Here is summary of the initiative goals and objectives.
Broad Goal
Teachers will draw on Mississippi’s civil rights movement and labor history to positively impact their students:
- academic performance, particularly reading, writing, and critical thinking;
- civic engagement;
- personal racial identity and race relations.
Specific Goals
- Establish a sustainable network of classroom language arts, social studies, and history teachers in grades 6–12 for teaching hands-on, inquiry based U.S. history through the lens of race and class in Mississippi history.

- Increase student understanding of Mississippi’s labor and civil rights history through sponsorship and coordination of the local Mississippi history award for the National History Day competition in Mississippi.
- Facilitate teaching Mississippi’s labor and Civil Rights Movement history through posting and sharing lessons and other resources for free access.
Objectives
At least sixty teachers will be able to effectively:
- use the Question Formulation Technique, Socratic Seminar, and other effective methods of inquiry-based education
- connect Mississippi history to the curriculum in age appropriate and engaging ways
- use role plays and/or dramatization in their classrooms
- create meaningful field experiences
- evaluate student growth in the areas of critical thinking, civic engagement indicators, and knowledge of Mississippi CRM history
- teach U.S. history through the lens of Mississippi history with a focus on race, class, and gender
At least sixty teachers will have access to a professional learning community that will lead to:
- peer observations and exchanges
- support and affirmation for teaching outside the textbook
- an opportunity to learn from/with and to teach peers
- greater likelihood of staying in the profession in Mississippi
Every teacher in the state (and beyond) will have access to lessons and vetted resources for teaching about Mississippi history from the bottom up with an emphasis on the long history of the Civil Rights Movement.

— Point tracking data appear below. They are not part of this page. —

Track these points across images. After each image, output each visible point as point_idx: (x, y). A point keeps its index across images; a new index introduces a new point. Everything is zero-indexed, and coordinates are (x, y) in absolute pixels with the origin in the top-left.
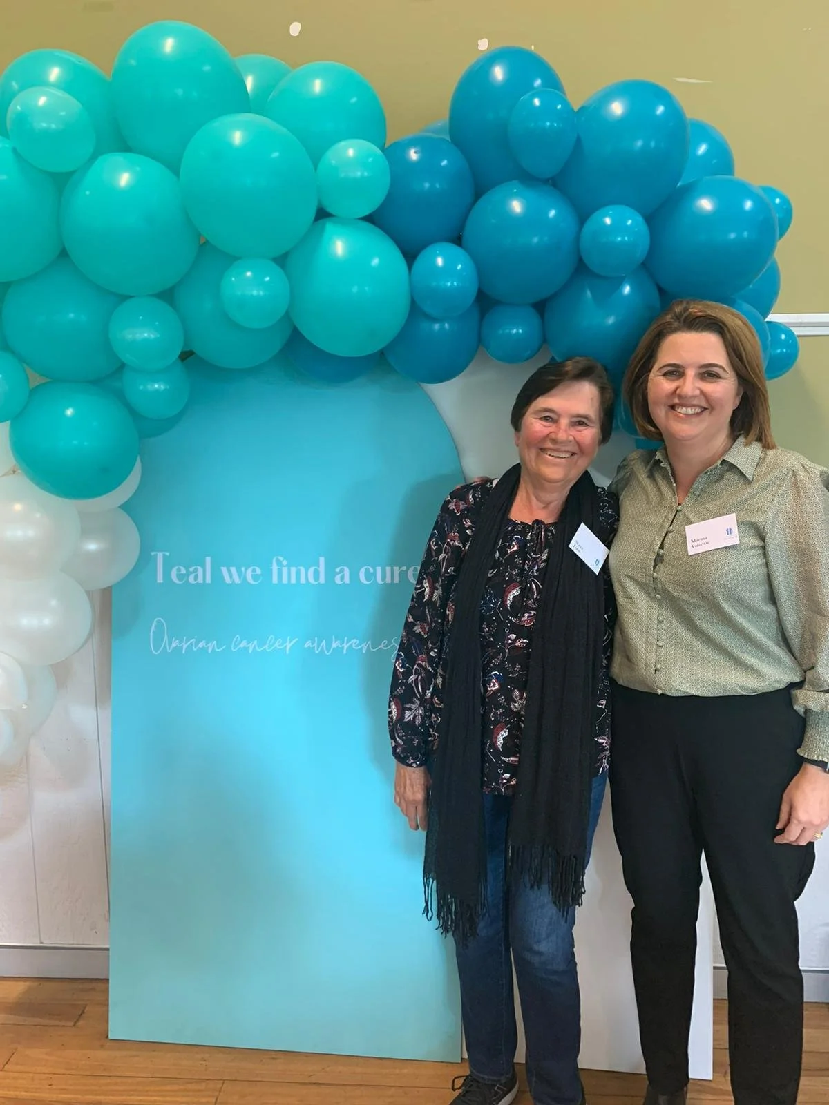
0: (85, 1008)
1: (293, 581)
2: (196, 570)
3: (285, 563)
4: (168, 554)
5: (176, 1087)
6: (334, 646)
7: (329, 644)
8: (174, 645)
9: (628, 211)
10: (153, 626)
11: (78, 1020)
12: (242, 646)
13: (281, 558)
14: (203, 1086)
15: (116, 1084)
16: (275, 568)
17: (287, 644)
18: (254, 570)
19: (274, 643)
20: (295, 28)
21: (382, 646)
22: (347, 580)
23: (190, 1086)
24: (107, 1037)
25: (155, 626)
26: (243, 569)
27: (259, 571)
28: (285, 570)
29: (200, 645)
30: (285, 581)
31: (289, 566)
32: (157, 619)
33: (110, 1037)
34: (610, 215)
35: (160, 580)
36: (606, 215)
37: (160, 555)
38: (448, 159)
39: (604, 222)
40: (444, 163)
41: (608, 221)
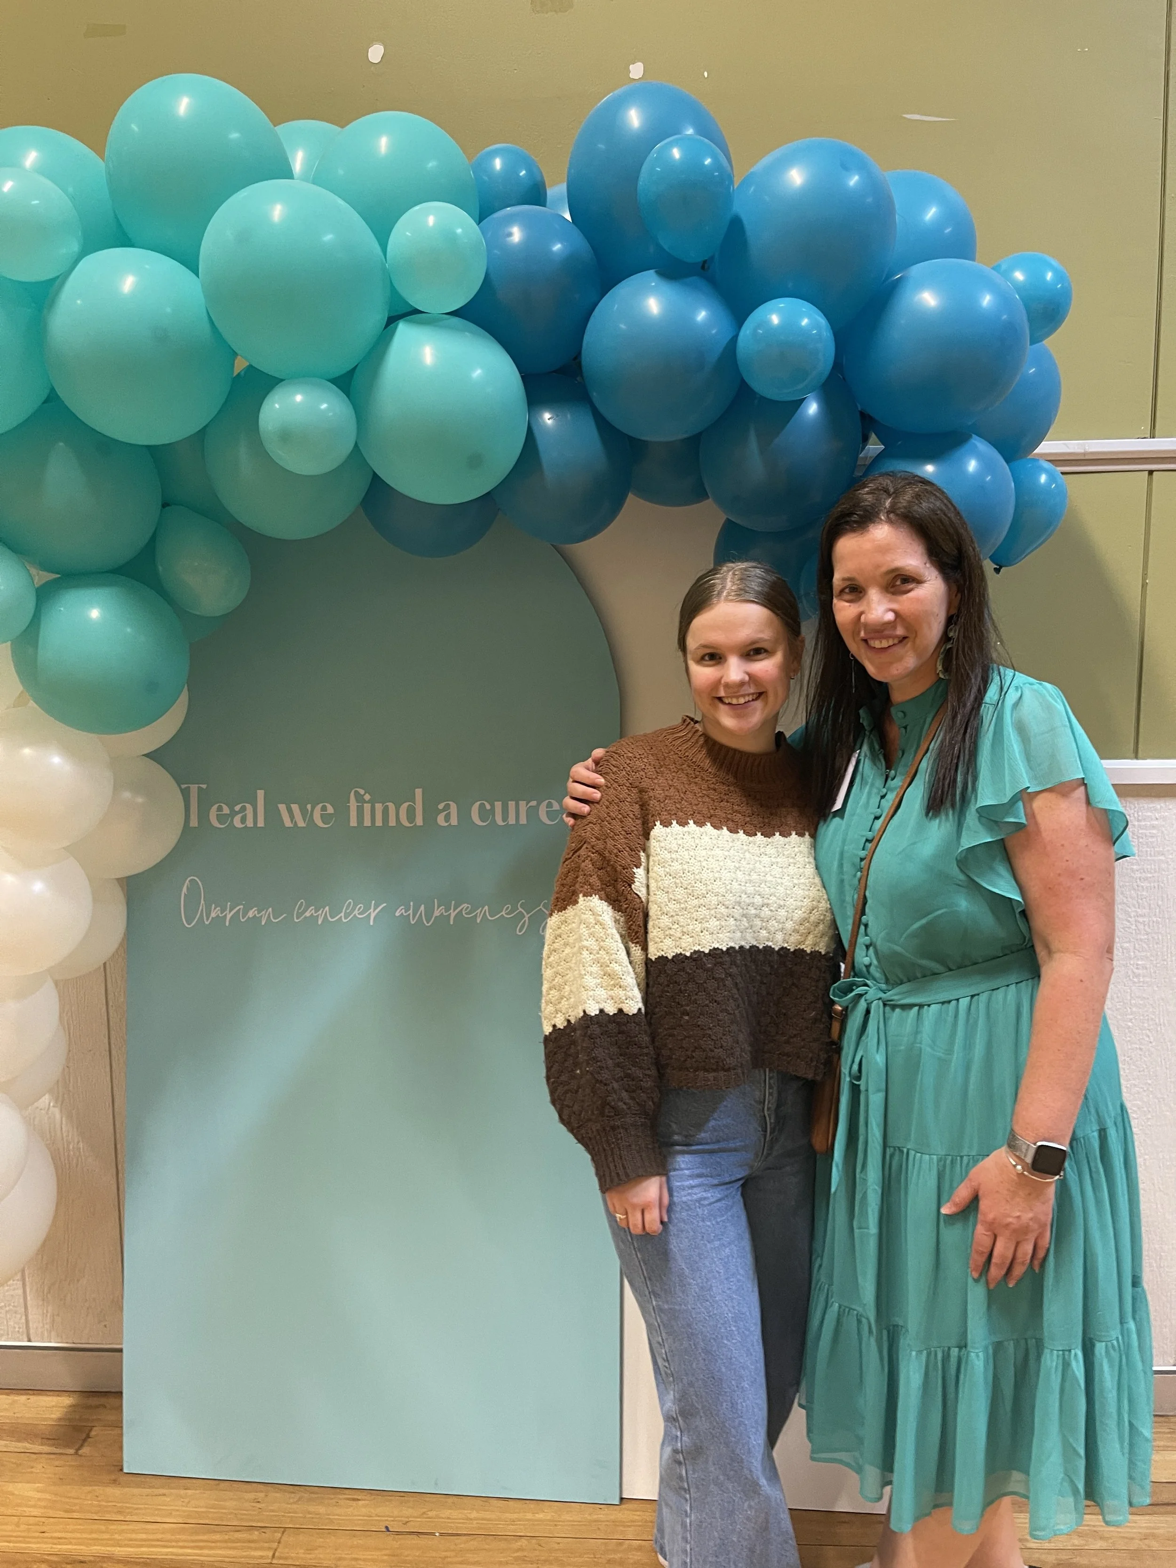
0: (91, 1430)
1: (379, 823)
2: (243, 809)
3: (367, 797)
4: (204, 786)
5: (217, 1537)
6: (437, 913)
7: (429, 913)
8: (213, 915)
9: (803, 305)
10: (185, 889)
11: (82, 1446)
12: (308, 914)
13: (362, 792)
14: (256, 1535)
15: (133, 1531)
16: (353, 804)
17: (372, 910)
18: (324, 808)
19: (353, 910)
20: (376, 53)
21: (503, 913)
22: (454, 821)
23: (238, 1535)
24: (122, 1470)
25: (188, 888)
26: (309, 807)
27: (330, 810)
28: (367, 807)
29: (251, 914)
30: (367, 822)
31: (372, 802)
32: (189, 879)
33: (125, 1471)
34: (779, 311)
35: (194, 823)
36: (772, 311)
37: (194, 788)
38: (562, 243)
39: (769, 322)
40: (557, 247)
41: (775, 319)
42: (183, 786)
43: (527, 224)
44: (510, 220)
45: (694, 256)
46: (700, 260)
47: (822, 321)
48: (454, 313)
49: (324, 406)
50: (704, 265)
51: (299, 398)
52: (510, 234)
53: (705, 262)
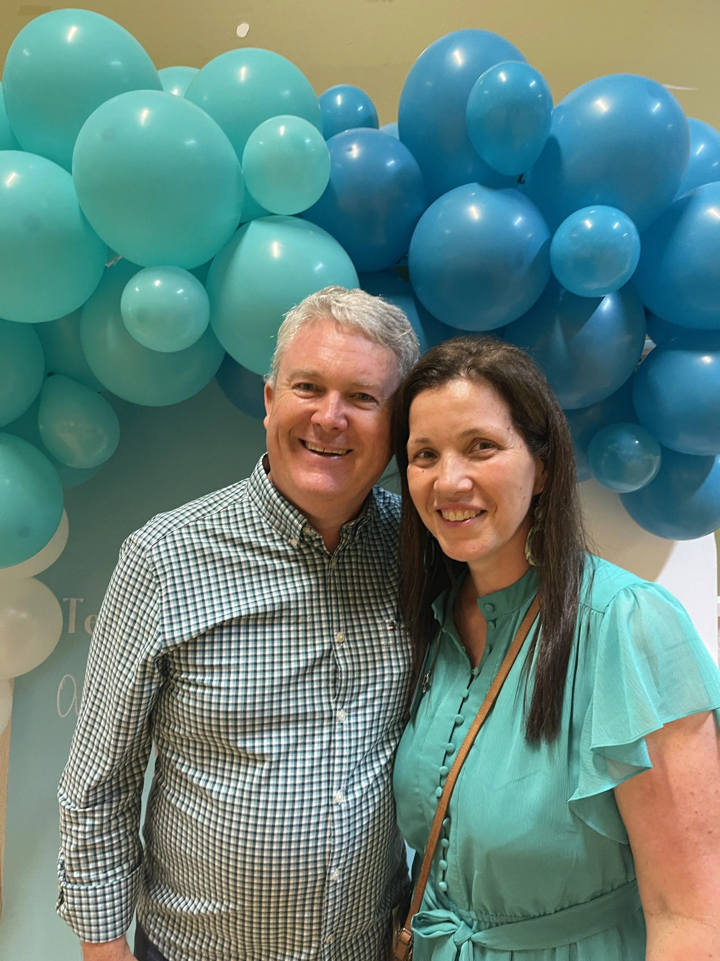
4: (82, 600)
9: (614, 212)
10: (60, 685)
20: (243, 30)
25: (64, 684)
32: (65, 677)
34: (591, 217)
35: (72, 629)
36: (585, 218)
37: (73, 602)
38: (395, 159)
39: (583, 226)
40: (391, 163)
41: (588, 224)
42: (65, 600)
43: (365, 142)
44: (350, 139)
45: (513, 171)
46: (519, 173)
47: (631, 225)
48: (299, 216)
49: (180, 291)
50: (520, 179)
51: (157, 283)
52: (350, 150)
53: (521, 176)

These lessons will be shared online for free access and by teachers in the learning community at school district events and conferences.

Students of the 60+ teacher fellows will have a greater chance of truly learning from history – thereby improving their outcomes on the state tests and learning lessons from history for life today.
Students throughout the state will be encouraged to focus on local history through the Local History Awards at the Mississippi History Day competition. As in 2013 and 2014, six awards will be offered to students.